--- Given entries Enclosed Below ---
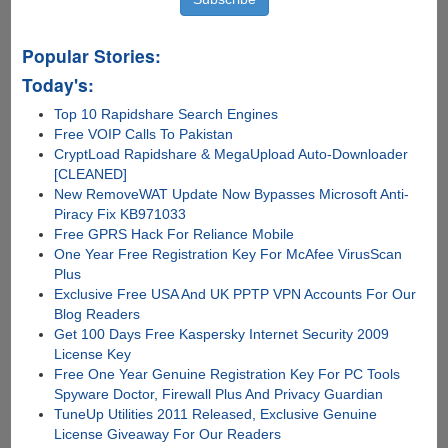
Popular Stories:
Today's:
Top 10 Rapidshare Search Engines
Free VOIP Calls To Pakistan
CryptLoad Rapidshare & MegaUpload Auto-Downloader
[CLEANED]
New RemoveWAT Update Now Bypasses Microsoft Anti-
Piracy Fix KB971033
Free GPRS Hack For Reliance Mobile
One Year Free Registration Key For McAfee VirusScan
Plus
Exclusive Free USA And UK PPTP VPN Accounts For Our
Blog Readers
Get 100 Days Free Kaspersky Internet Security 2009
License Key
Free One Year Genuine Registration Key For PC Tools
Spyware Doctor, Firewall Plus And Privacy Guardian
TuneUp Utilities 2011 Released, Exclusive Genuine
License Giveaway For Our Readers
--- End of Enclosed Given entries ---
**What needs to be done**
Across the entries above, find the lines with the string "Free" and copy them.

**Response for this exercise**
Free VOIP Calls To Pakistan
Free GPRS Hack For Reliance Mobile
One Year Free Registration Key For McAfee VirusScan
Exclusive Free USA And UK PPTP VPN Accounts For Our
Get 100 Days Free Kaspersky Internet Security 2009
Free One Year Genuine Registration Key For PC Tools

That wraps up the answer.